Jean-François Monteils : De nombreux acteurs avec qui nous en parlons estiment qu’il serait naturel que la Société des grands projets assume la maîtrise d’ouvrage des prolongements des lignes du GPE, s’ils étaient décidés. D’abord parce que nous avons fait la démonstration de nos capacités, et ensuite parce que nous connaissons ce métro, c’est nous qui l’avons fabriqué. Si c’était quelqu’un d’autre, il faudrait que nous lui transférions énormément de connaissances, cela prendrait du temps et il y aurait des problèmes d’interfaces. Il y a très probablement des perspectives et une vocation pour la Société des grands projets à continuer d’intervenir, dès lors que l’Etat et les collectivités le souhaitent dans un cadre institutionnel à faire évoluer.
Mobily-Cités : Y compris sur le métro historique ?
Jean-François Monteils : Ça ne dépend pas de nous. Ce sera un choix politique. Nous sommes disponibles et nous avons une claire conscience de ce que l’on sait faire.
Où en sommes-nous sur les SERM ? La SGP à l’horizon 2035 sera-t-elle devenue un nouveau Systra ?
Jean-François Monteils : Absolument pas. Nous sommes sûrs que le modèle n’est pas de faire de la SGP un bureau d’études supplémentaire. Nous ne sommes pas un maître d’œuvre. Nous avons vocation à exercer des missions de maitrise d‘ouvrage pour le compte de l’Etat et des collectivités dans un cadre institutionnel et juridique de poursuite de l’intérêt collectif. La SGP n’a pas vocation à être mue par une recherche de profits mais à exercer une compétence dans la poursuite de l’intérêt général. La SGP n’a pas, par exemple, à être mise en concurrence avec des bureaux d’études pour faire ce qu’elle a à faire. Le Président de la République et les différents Premiers ministres depuis 2022 l’ont indiqué : l’Etat souhaite que la France développe un grand programme d’équipements en transports publics de mobilité longue du quotidien, parce que c’est un enjeu national, social, de transition écologique, d’aménagement du territoire, de développement économique… La Société des grands projets a accumulé une sorte de bien public : son expertise, son expérience, sa capacité à résoudre des problèmes, qu’elle doit mettre au service des territoires dans le cadre de cette politique publique pilotée par le ministre des Transports, qui a fait de nous une forme de « bras armé » de l’Etat sur les SERM.

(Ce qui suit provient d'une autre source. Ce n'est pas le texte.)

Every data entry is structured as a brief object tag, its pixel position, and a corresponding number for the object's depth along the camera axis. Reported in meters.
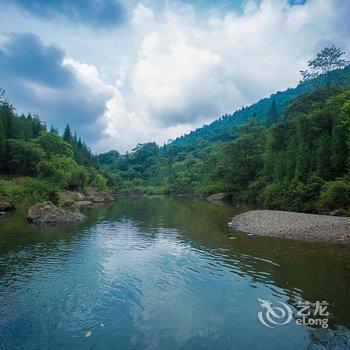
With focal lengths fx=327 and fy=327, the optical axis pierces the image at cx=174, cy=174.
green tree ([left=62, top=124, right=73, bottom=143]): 122.69
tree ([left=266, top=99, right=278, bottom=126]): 134.10
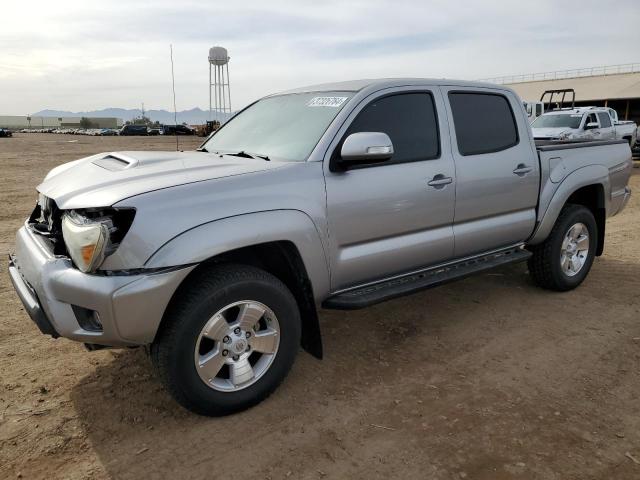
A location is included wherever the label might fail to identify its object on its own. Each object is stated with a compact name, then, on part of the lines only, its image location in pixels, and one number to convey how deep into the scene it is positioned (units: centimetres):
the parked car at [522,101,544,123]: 2258
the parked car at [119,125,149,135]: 5706
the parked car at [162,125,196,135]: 5155
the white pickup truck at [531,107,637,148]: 1542
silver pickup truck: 257
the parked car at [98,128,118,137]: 6107
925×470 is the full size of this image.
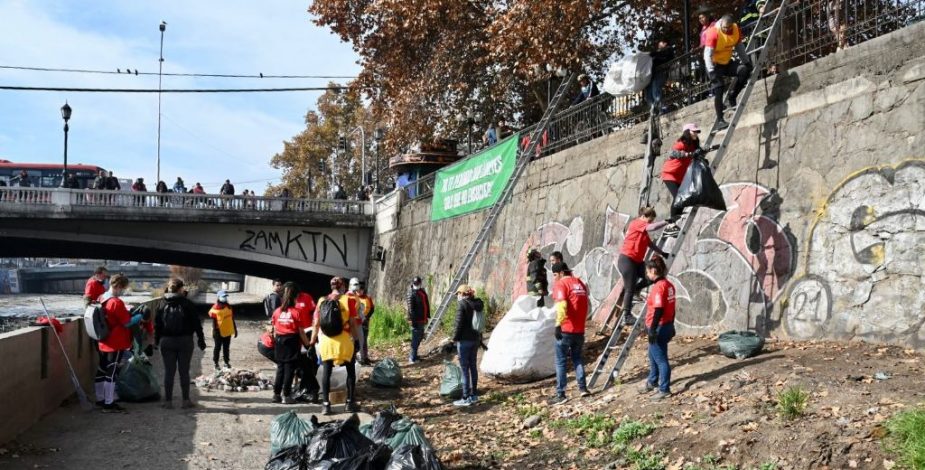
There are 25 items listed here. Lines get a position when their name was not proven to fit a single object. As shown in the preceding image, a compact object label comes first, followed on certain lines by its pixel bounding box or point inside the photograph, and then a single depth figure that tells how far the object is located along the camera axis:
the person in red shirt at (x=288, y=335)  11.39
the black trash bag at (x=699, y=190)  9.85
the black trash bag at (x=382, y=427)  7.80
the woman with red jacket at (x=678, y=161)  10.52
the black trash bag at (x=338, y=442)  6.85
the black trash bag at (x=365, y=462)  6.56
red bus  44.91
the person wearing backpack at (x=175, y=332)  10.81
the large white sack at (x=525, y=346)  11.53
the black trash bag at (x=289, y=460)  6.93
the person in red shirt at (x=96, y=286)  11.72
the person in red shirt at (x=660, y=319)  8.74
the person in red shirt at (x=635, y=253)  10.65
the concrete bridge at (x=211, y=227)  33.56
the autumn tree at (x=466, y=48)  18.47
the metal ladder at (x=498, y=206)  18.00
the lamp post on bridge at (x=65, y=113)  34.09
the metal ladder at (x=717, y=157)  9.85
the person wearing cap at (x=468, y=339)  11.12
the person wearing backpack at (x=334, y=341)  10.78
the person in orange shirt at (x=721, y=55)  11.01
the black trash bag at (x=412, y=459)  6.52
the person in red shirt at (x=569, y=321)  10.00
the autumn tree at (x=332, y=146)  60.59
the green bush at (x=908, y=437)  5.58
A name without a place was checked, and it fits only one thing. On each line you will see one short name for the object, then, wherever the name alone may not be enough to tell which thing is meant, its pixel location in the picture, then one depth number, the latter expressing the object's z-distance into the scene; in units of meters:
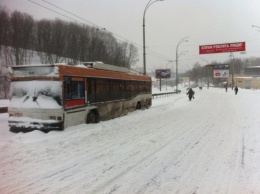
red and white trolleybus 9.23
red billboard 39.77
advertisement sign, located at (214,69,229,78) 72.08
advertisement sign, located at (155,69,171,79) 58.73
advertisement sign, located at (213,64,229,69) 72.92
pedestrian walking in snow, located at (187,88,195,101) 29.74
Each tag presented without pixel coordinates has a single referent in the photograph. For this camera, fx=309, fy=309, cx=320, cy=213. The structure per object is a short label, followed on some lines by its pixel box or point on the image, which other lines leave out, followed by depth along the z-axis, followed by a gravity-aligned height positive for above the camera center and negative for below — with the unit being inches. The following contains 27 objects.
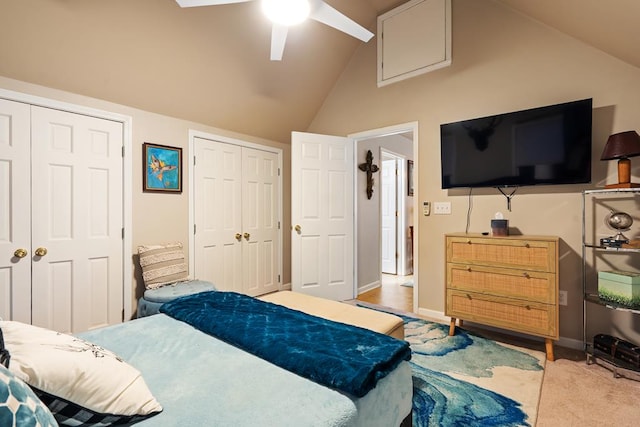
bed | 36.2 -23.6
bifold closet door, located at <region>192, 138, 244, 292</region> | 139.3 -0.5
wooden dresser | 93.4 -22.7
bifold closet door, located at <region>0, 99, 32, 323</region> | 92.9 +0.9
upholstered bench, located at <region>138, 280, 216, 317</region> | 106.9 -28.5
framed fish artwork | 122.7 +18.3
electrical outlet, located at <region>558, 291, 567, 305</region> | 104.4 -28.7
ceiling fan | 73.9 +50.5
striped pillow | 116.3 -20.1
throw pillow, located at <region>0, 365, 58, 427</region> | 23.4 -15.3
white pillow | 31.5 -17.6
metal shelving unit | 83.8 -25.6
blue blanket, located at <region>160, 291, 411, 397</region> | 43.7 -22.2
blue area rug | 68.0 -44.7
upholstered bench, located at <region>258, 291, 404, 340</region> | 75.1 -26.6
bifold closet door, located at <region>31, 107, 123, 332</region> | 99.4 -2.4
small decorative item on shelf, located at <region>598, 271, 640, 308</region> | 83.4 -20.8
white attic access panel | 128.3 +76.4
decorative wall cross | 176.2 +24.7
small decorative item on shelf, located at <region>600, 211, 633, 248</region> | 87.2 -3.9
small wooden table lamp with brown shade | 84.6 +17.1
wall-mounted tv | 97.9 +22.9
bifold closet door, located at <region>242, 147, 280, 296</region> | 157.6 -4.1
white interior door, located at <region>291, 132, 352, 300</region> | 151.9 -1.1
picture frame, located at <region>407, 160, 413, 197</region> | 231.3 +27.3
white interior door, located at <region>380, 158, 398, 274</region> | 229.3 -3.2
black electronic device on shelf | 82.3 -38.2
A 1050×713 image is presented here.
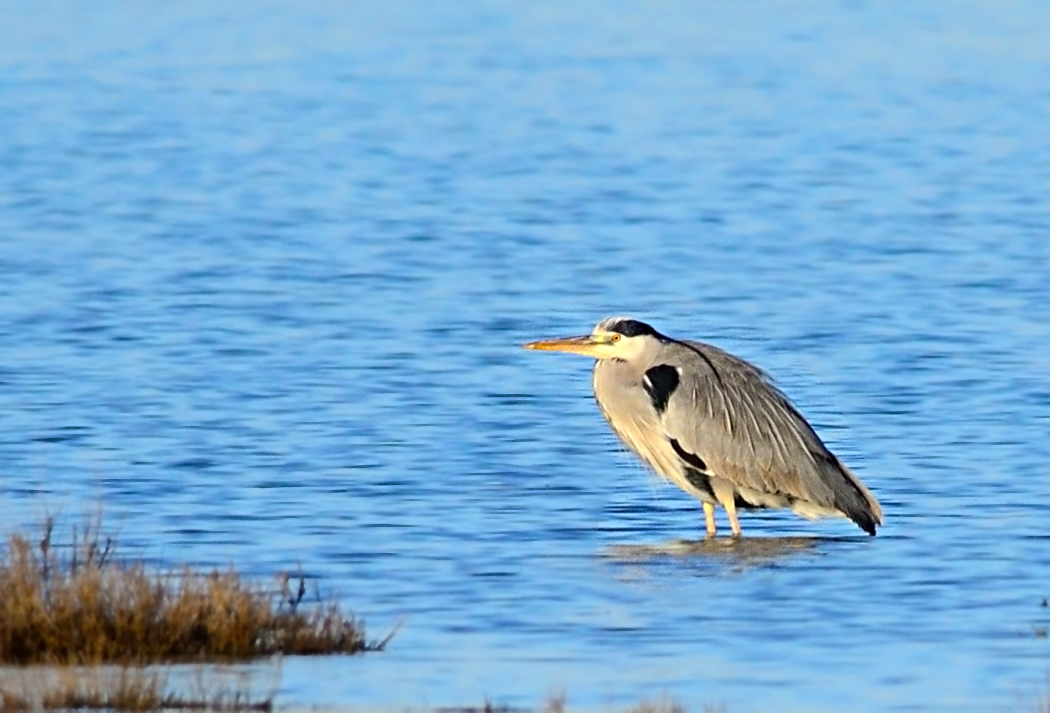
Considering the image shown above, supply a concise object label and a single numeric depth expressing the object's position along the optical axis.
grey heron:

Mobily-Cités : Et sur les autres différents projets ?
Jean-François Monteils : Nous avons démarré de façon significative sur 16 SERM, à la demande des collectivités territoriales et avec l’accord du ministre des Transports. Nous travaillons depuis plus de deux ans, depuis la loi de 2023, à la préfiguration de ces projets, de leur schéma d’ensemble à leur plan de financement en passant par leur gouvernance. Nous accompagnons les collectivités pour produire le dossier de « statut de SERM ». Nous pouvons dire clairement à quoi ressemblent les projets de SERM de Toulouse, Rouen, Grenoble etc… Ce sont des tracés, des fréquences, des origine-destination, des gares nouvelles, des équipements nouveaux… dans une perspective multimodale. Dans les prochains mois, les 16 dossiers seront tous déposés. Nous avons apporté une expertise qui a changé la donne. C’est un constat objectif. Il reste encore beaucoup à faire, mais l’expérience du GPE nous montre que nous savons le faire et que cela va fonctionner.